Some foods do not require blanching such as mushrooms, onions and tomatoes. For everything else, a quick bath in some boiling water is all that’s required before dehydrating. If you’re accustomed to canning, you should already be familiar with this technique.
Maybe you are reading this and you do not currently have a garden because you live in an urban area or do not have access to enough land to garden at home.
Believe it or not, frozen vegetables can be dehydrated very effectively. Simply take your frozen vegetables, place them in the dehydrator, and a few hours later you have vegetables that are ready for long-term storage. This makes it practical for everyone to dehydrate food regularly.
Once properly dehydrated, fruits, vegetables and meats can be stored for years in most cases. The key is to make sure that your food stores are not exposed to moisture or insects. Also, vigilantly rotate your food stocks throughout the year so you are not storing anything longer than you need to.

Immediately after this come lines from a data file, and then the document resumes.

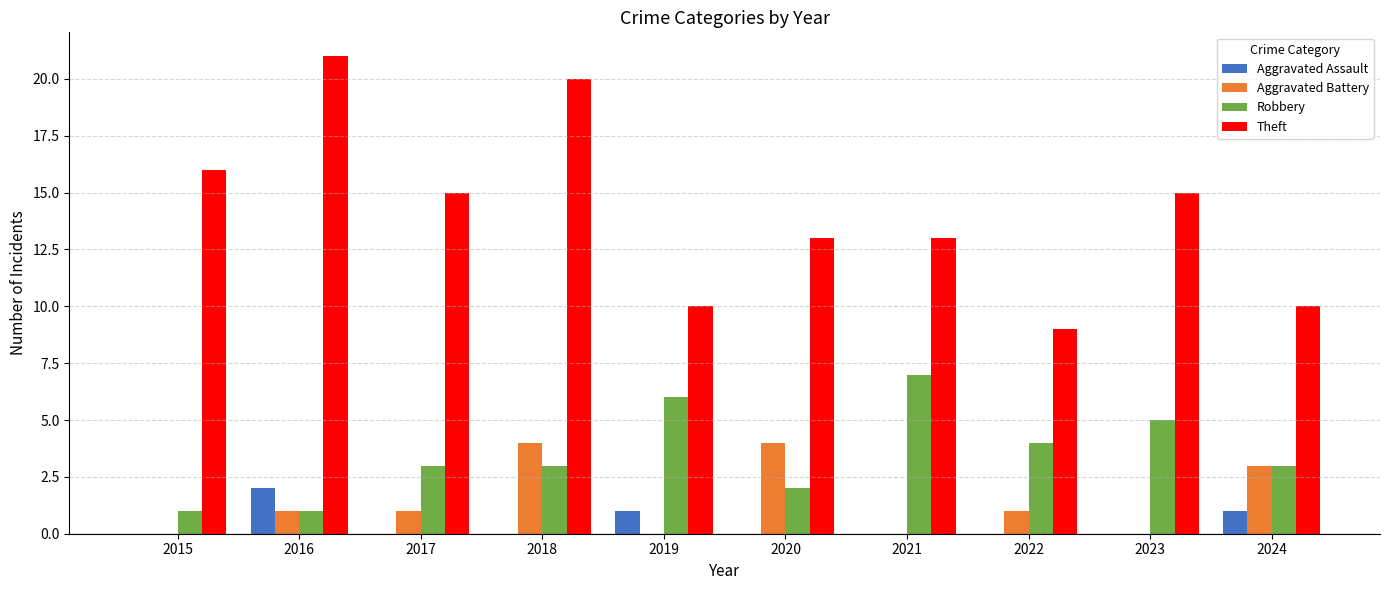

Which label corresponds to the largest value in the chart?

2016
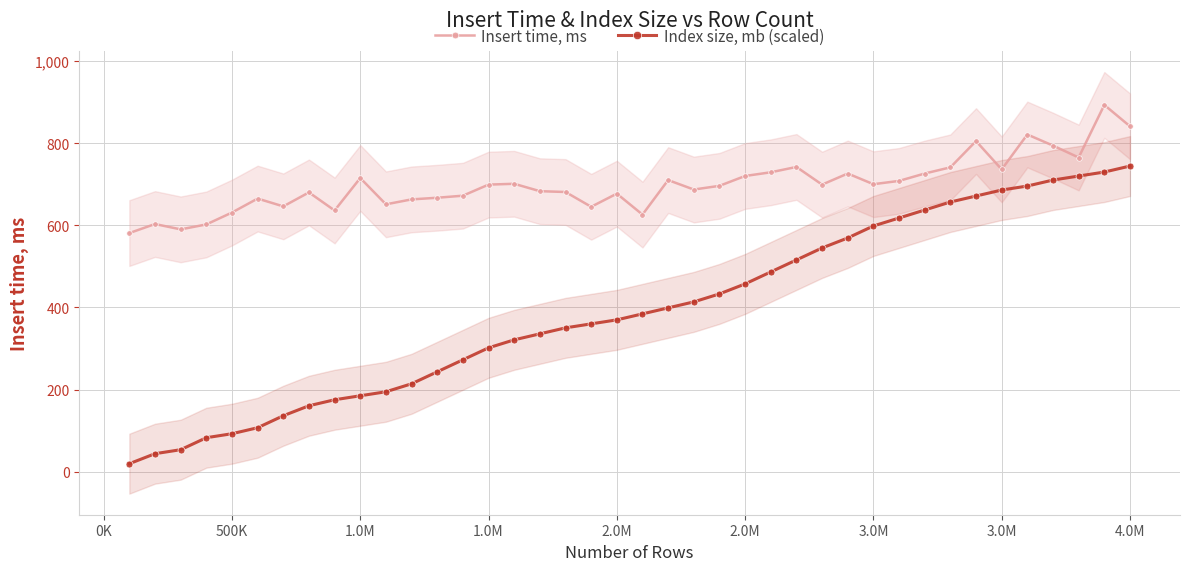

What is the sum of all Index size, mb (scaled) values?

15685.9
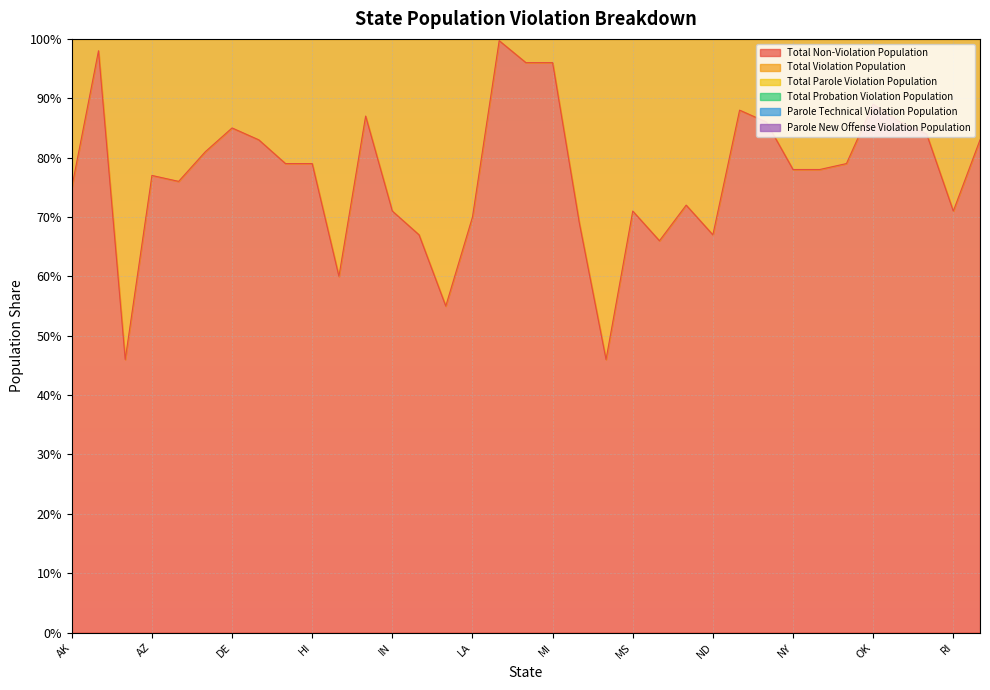

True or false: Total Parole Violation Population and Total Violation Population intersect in this chart.

False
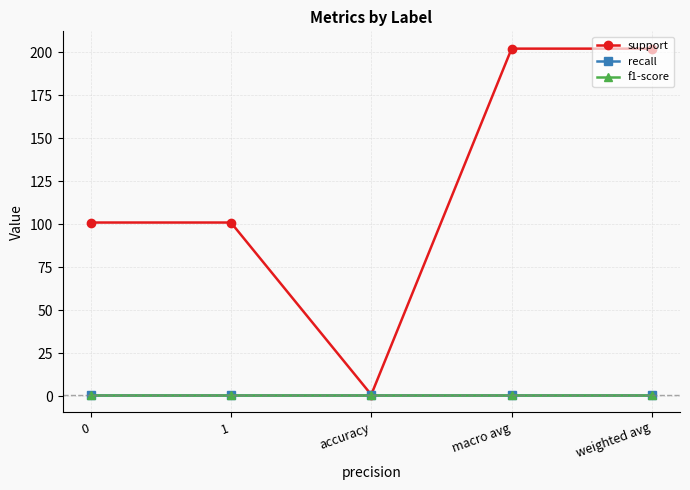

Is this an area chart (filled region under the line)?

No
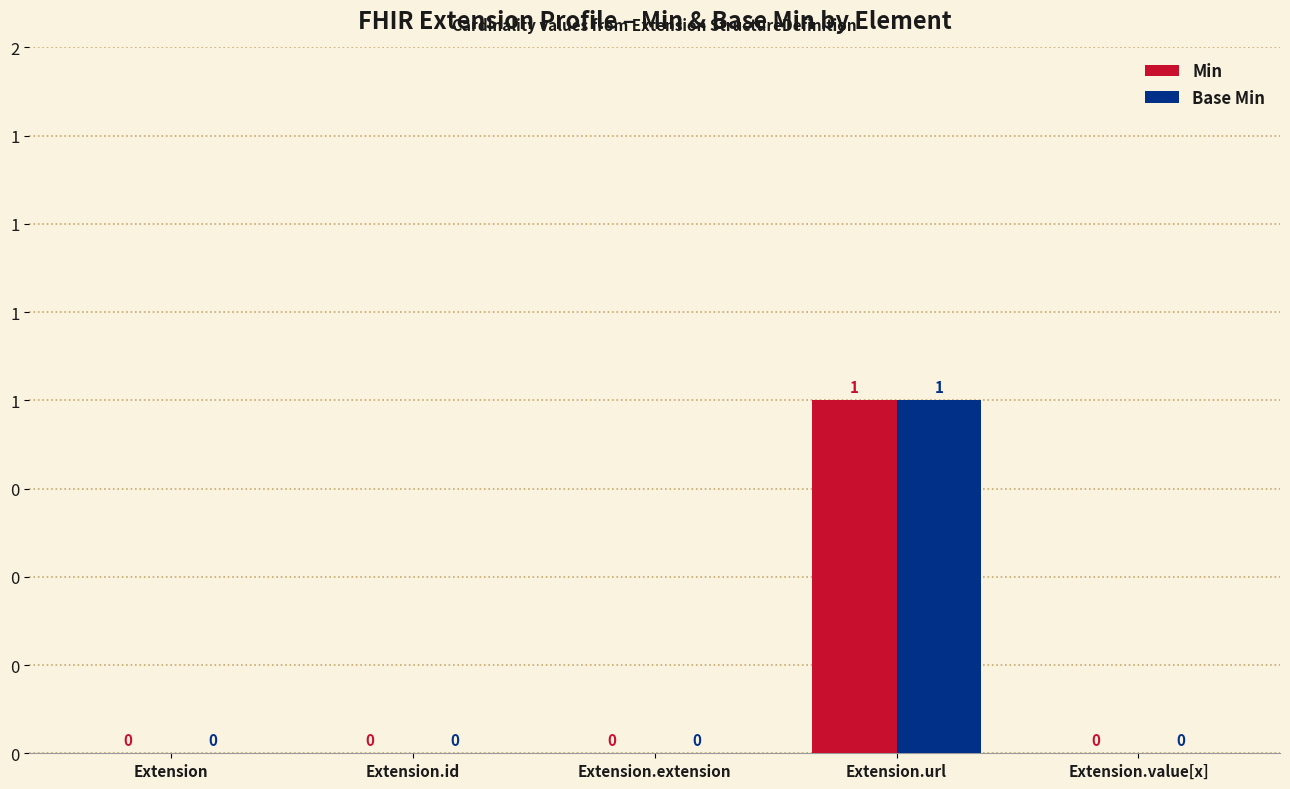

What is the sum of all Min values?

1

Dehydrated food preservation offers significant benefits over canning. Does this mean you should line up all your mason jars for target practice? Although the decision is ultimately yours, it seems more logical to incorporate dehydration techniques into your existing food storage methods.
Part of being resilient is being able to accomplish a task in a variety of ways. I think it’s safe to say that dehydrated food preservation offers a viable alternative that becomes even more effective when combined with other techniques such as canning and root cellar storage.